DESCRIPTION OF THE TASK: Quote word for word the portion of the listing that opens with the line containing "CAP'GUIDANCE Hind Zahidi" and closes with the line containing "magique pour en faire un Super-Thé?", including both of those lines.

[Items from a data source]
=-=-=-=-=

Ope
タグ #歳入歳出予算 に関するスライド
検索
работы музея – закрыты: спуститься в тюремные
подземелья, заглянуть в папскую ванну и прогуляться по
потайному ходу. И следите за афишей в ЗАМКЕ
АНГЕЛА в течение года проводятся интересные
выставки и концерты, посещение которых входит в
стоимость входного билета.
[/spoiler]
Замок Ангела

=-=-=-=-=

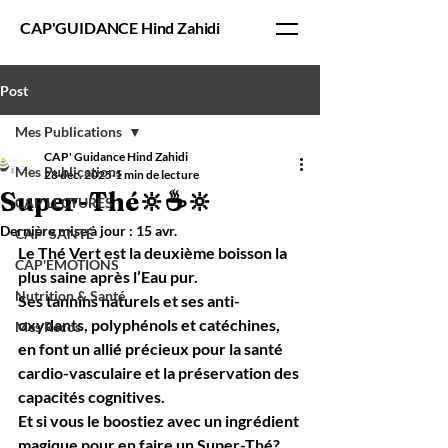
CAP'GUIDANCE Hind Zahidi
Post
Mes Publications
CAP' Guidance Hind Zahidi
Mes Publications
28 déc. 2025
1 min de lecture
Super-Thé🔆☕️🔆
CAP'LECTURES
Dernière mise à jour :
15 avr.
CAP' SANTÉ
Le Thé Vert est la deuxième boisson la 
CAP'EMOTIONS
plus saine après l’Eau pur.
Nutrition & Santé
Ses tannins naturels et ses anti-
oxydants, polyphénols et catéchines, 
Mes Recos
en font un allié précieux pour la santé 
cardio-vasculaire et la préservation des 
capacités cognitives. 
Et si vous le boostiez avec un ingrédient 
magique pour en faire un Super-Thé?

=-=-=-=-=

WRITTEN RESPONSE:
CAP'GUIDANCE Hind Zahidi
Post
Mes Publications
CAP' Guidance Hind Zahidi
Mes Publications
28 déc. 2025
1 min de lecture
Super-Thé🔆☕️🔆
CAP'LECTURES
Dernière mise à jour :
15 avr.
CAP' SANTÉ
Le Thé Vert est la deuxième boisson la 
CAP'EMOTIONS
plus saine après l’Eau pur.
Nutrition & Santé
Ses tannins naturels et ses anti-
oxydants, polyphénols et catéchines, 
Mes Recos
en font un allié précieux pour la santé 
cardio-vasculaire et la préservation des 
capacités cognitives. 
Et si vous le boostiez avec un ingrédient 
magique pour en faire un Super-Thé?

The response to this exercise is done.